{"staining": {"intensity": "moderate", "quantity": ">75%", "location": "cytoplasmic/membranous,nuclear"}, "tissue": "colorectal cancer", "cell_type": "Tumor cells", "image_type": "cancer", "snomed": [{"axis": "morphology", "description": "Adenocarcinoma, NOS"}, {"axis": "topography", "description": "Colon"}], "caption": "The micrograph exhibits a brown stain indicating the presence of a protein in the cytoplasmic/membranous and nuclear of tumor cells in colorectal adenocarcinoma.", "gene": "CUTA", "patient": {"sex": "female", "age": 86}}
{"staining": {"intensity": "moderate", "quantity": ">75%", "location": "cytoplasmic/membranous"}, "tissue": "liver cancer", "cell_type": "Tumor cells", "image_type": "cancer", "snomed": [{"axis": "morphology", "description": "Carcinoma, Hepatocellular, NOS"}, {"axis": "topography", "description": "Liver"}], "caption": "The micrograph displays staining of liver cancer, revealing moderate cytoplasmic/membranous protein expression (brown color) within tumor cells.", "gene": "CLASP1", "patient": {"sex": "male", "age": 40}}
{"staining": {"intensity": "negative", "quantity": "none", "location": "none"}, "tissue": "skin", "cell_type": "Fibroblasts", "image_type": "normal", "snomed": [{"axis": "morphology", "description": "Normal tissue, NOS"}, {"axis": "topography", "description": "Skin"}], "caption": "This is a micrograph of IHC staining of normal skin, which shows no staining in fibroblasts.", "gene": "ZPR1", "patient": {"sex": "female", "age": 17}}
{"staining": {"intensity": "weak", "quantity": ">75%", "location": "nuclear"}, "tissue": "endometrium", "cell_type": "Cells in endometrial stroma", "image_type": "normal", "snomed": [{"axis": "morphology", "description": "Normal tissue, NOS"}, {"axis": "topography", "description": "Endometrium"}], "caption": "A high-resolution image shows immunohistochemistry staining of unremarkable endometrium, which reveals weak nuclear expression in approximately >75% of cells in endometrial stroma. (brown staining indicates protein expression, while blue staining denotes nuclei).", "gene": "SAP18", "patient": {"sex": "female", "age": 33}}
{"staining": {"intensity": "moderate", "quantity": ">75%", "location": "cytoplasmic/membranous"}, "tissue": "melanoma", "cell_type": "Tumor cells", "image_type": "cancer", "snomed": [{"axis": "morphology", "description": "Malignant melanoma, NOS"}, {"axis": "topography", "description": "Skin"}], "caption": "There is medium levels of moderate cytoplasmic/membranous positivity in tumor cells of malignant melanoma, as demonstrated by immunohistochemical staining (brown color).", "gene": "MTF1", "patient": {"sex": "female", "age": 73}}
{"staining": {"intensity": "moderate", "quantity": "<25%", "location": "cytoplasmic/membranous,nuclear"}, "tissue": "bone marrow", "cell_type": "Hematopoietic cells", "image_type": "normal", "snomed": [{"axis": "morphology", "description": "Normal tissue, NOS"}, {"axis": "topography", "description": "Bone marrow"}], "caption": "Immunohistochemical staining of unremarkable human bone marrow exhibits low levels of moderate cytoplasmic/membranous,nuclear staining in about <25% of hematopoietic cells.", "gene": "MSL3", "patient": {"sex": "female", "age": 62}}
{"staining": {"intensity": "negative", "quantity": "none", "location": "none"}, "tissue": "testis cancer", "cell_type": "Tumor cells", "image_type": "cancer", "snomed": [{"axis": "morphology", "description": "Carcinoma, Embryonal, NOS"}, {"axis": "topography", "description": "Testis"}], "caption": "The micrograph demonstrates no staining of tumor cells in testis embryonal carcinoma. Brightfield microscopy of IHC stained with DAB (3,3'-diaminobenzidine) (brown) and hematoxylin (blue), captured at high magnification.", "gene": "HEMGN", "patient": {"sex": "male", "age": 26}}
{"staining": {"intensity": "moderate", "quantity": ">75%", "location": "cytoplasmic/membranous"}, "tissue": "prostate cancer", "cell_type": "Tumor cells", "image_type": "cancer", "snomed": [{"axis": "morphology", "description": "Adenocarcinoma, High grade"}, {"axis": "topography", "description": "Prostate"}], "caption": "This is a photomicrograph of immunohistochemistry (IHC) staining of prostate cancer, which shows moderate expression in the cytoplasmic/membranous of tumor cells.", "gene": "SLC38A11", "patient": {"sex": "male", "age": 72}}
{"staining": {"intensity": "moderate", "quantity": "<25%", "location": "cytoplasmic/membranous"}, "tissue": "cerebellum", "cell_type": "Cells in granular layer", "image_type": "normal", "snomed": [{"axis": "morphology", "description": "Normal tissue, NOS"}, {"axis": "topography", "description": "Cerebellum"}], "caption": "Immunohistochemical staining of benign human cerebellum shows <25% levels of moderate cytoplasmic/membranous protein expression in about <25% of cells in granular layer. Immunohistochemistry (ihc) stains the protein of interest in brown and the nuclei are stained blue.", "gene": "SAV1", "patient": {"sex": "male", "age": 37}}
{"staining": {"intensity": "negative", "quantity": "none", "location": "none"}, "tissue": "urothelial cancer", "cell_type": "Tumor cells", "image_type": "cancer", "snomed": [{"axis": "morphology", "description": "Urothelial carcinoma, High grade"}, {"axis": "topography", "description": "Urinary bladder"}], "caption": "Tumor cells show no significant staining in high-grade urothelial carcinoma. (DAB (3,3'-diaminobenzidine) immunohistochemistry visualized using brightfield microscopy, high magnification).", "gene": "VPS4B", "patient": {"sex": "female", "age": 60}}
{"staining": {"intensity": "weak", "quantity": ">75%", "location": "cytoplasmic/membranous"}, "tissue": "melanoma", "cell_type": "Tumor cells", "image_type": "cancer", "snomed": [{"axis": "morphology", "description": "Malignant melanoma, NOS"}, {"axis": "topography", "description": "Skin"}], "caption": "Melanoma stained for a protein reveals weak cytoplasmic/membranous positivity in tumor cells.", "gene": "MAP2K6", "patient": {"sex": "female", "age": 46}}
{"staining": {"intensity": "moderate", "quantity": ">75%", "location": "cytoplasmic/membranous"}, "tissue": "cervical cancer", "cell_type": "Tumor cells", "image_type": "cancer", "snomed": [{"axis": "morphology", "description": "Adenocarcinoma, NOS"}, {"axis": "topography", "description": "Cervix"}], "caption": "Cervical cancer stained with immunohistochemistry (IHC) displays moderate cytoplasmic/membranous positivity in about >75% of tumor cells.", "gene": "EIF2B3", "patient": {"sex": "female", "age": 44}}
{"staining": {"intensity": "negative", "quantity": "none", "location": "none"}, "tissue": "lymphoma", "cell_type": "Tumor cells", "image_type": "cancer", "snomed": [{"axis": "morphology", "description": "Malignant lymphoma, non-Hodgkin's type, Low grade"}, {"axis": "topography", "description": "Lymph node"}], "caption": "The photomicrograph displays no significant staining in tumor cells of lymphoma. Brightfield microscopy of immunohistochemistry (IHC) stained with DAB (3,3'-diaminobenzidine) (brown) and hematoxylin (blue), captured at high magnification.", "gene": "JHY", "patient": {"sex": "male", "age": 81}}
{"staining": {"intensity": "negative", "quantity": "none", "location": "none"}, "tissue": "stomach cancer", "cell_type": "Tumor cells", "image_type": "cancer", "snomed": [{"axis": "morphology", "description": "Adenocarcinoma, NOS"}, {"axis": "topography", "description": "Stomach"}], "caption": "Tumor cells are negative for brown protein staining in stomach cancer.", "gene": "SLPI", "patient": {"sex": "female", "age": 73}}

☆ ☆ ☆

Every record must be transcribed exactly as written.

{"staining": {"intensity": "moderate", "quantity": ">75%", "location": "cytoplasmic/membranous,nuclear"}, "tissue": "colorectal cancer", "cell_type": "Tumor cells", "image_type": "cancer", "snomed": [{"axis": "morphology", "description": "Adenocarcinoma, NOS"}, {"axis": "topography", "description": "Colon"}], "caption": "The micrograph exhibits a brown stain indicating the presence of a protein in the cytoplasmic/membranous and nuclear of tumor cells in colorectal adenocarcinoma.", "gene": "CUTA", "patient": {"sex": "female", "age": 86}}
{"staining": {"intensity": "moderate", "quantity": ">75%", "location": "cytoplasmic/membranous"}, "tissue": "liver cancer", "cell_type": "Tumor cells", "image_type": "cancer", "snomed": [{"axis": "morphology", "description": "Carcinoma, Hepatocellular, NOS"}, {"axis": "topography", "description": "Liver"}], "caption": "The micrograph displays staining of liver cancer, revealing moderate cytoplasmic/membranous protein expression (brown color) within tumor cells.", "gene": "CLASP1", "patient": {"sex": "male", "age": 40}}
{"staining": {"intensity": "negative", "quantity": "none", "location": "none"}, "tissue": "skin", "cell_type": "Fibroblasts", "image_type": "normal", "snomed": [{"axis": "morphology", "description": "Normal tissue, NOS"}, {"axis": "topography", "description": "Skin"}], "caption": "This is a micrograph of IHC staining of normal skin, which shows no staining in fibroblasts.", "gene": "ZPR1", "patient": {"sex": "female", "age": 17}}
{"staining": {"intensity": "weak", "quantity": ">75%", "location": "nuclear"}, "tissue": "endometrium", "cell_type": "Cells in endometrial stroma", "image_type": "normal", "snomed": [{"axis": "morphology", "description": "Normal tissue, NOS"}, {"axis": "topography", "description": "Endometrium"}], "caption": "A high-resolution image shows immunohistochemistry staining of unremarkable endometrium, which reveals weak nuclear expression in approximately >75% of cells in endometrial stroma. (brown staining indicates protein expression, while blue staining denotes nuclei).", "gene": "SAP18", "patient": {"sex": "female", "age": 33}}
{"staining": {"intensity": "moderate", "quantity": ">75%", "location": "cytoplasmic/membranous"}, "tissue": "melanoma", "cell_type": "Tumor cells", "image_type": "cancer", "snomed": [{"axis": "morphology", "description": "Malignant melanoma, NOS"}, {"axis": "topography", "description": "Skin"}], "caption": "There is medium levels of moderate cytoplasmic/membranous positivity in tumor cells of malignant melanoma, as demonstrated by immunohistochemical staining (brown color).", "gene": "MTF1", "patient": {"sex": "female", "age": 73}}
{"staining": {"intensity": "moderate", "quantity": "<25%", "location": "cytoplasmic/membranous,nuclear"}, "tissue": "bone marrow", "cell_type": "Hematopoietic cells", "image_type": "normal", "snomed": [{"axis": "morphology", "description": "Normal tissue, NOS"}, {"axis": "topography", "description": "Bone marrow"}], "caption": "Immunohistochemical staining of unremarkable human bone marrow exhibits low levels of moderate cytoplasmic/membranous,nuclear staining in about <25% of hematopoietic cells.", "gene": "MSL3", "patient": {"sex": "female", "age": 62}}
{"staining": {"intensity": "negative", "quantity": "none", "location": "none"}, "tissue": "testis cancer", "cell_type": "Tumor cells", "image_type": "cancer", "snomed": [{"axis": "morphology", "description": "Carcinoma, Embryonal, NOS"}, {"axis": "topography", "description": "Testis"}], "caption": "The micrograph demonstrates no staining of tumor cells in testis embryonal carcinoma. Brightfield microscopy of IHC stained with DAB (3,3'-diaminobenzidine) (brown) and hematoxylin (blue), captured at high magnification.", "gene": "HEMGN", "patient": {"sex": "male", "age": 26}}
{"staining": {"intensity": "moderate", "quantity": ">75%", "location": "cytoplasmic/membranous"}, "tissue": "prostate cancer", "cell_type": "Tumor cells", "image_type": "cancer", "snomed": [{"axis": "morphology", "description": "Adenocarcinoma, High grade"}, {"axis": "topography", "description": "Prostate"}], "caption": "This is a photomicrograph of immunohistochemistry (IHC) staining of prostate cancer, which shows moderate expression in the cytoplasmic/membranous of tumor cells.", "gene": "SLC38A11", "patient": {"sex": "male", "age": 72}}
{"staining": {"intensity": "moderate", "quantity": "<25%", "location": "cytoplasmic/membranous"}, "tissue": "cerebellum", "cell_type": "Cells in granular layer", "image_type": "normal", "snomed": [{"axis": "morphology", "description": "Normal tissue, NOS"}, {"axis": "topography", "description": "Cerebellum"}], "caption": "Immunohistochemical staining of benign human cerebellum shows <25% levels of moderate cytoplasmic/membranous protein expression in about <25% of cells in granular layer. Immunohistochemistry (ihc) stains the protein of interest in brown and the nuclei are stained blue.", "gene": "SAV1", "patient": {"sex": "male", "age": 37}}
{"staining": {"intensity": "negative", "quantity": "none", "location": "none"}, "tissue": "urothelial cancer", "cell_type": "Tumor cells", "image_type": "cancer", "snomed": [{"axis": "morphology", "description": "Urothelial carcinoma, High grade"}, {"axis": "topography", "description": "Urinary bladder"}], "caption": "Tumor cells show no significant staining in high-grade urothelial carcinoma. (DAB (3,3'-diaminobenzidine) immunohistochemistry visualized using brightfield microscopy, high magnification).", "gene": "VPS4B", "patient": {"sex": "female", "age": 60}}
{"staining": {"intensity": "weak", "quantity": ">75%", "location": "cytoplasmic/membranous"}, "tissue": "melanoma", "cell_type": "Tumor cells", "image_type": "cancer", "snomed": [{"axis": "morphology", "description": "Malignant melanoma, NOS"}, {"axis": "topography", "description": "Skin"}], "caption": "Melanoma stained for a protein reveals weak cytoplasmic/membranous positivity in tumor cells.", "gene": "MAP2K6", "patient": {"sex": "female", "age": 46}}
{"staining": {"intensity": "moderate", "quantity": ">75%", "location": "cytoplasmic/membranous"}, "tissue": "cervical cancer", "cell_type": "Tumor cells", "image_type": "cancer", "snomed": [{"axis": "morphology", "description": "Adenocarcinoma, NOS"}, {"axis": "topography", "description": "Cervix"}], "caption": "Cervical cancer stained with immunohistochemistry (IHC) displays moderate cytoplasmic/membranous positivity in about >75% of tumor cells.", "gene": "EIF2B3", "patient": {"sex": "female", "age": 44}}
{"staining": {"intensity": "negative", "quantity": "none", "location": "none"}, "tissue": "lymphoma", "cell_type": "Tumor cells", "image_type": "cancer", "snomed": [{"axis": "morphology", "description": "Malignant lymphoma, non-Hodgkin's type, Low grade"}, {"axis": "topography", "description": "Lymph node"}], "caption": "The photomicrograph displays no significant staining in tumor cells of lymphoma. Brightfield microscopy of immunohistochemistry (IHC) stained with DAB (3,3'-diaminobenzidine) (brown) and hematoxylin (blue), captured at high magnification.", "gene": "JHY", "patient": {"sex": "male", "age": 81}}
{"staining": {"intensity": "negative", "quantity": "none", "location": "none"}, "tissue": "stomach cancer", "cell_type": "Tumor cells", "image_type": "cancer", "snomed": [{"axis": "morphology", "description": "Adenocarcinoma, NOS"}, {"axis": "topography", "description": "Stomach"}], "caption": "Tumor cells are negative for brown protein staining in stomach cancer.", "gene": "SLPI", "patient": {"sex": "female", "age": 73}}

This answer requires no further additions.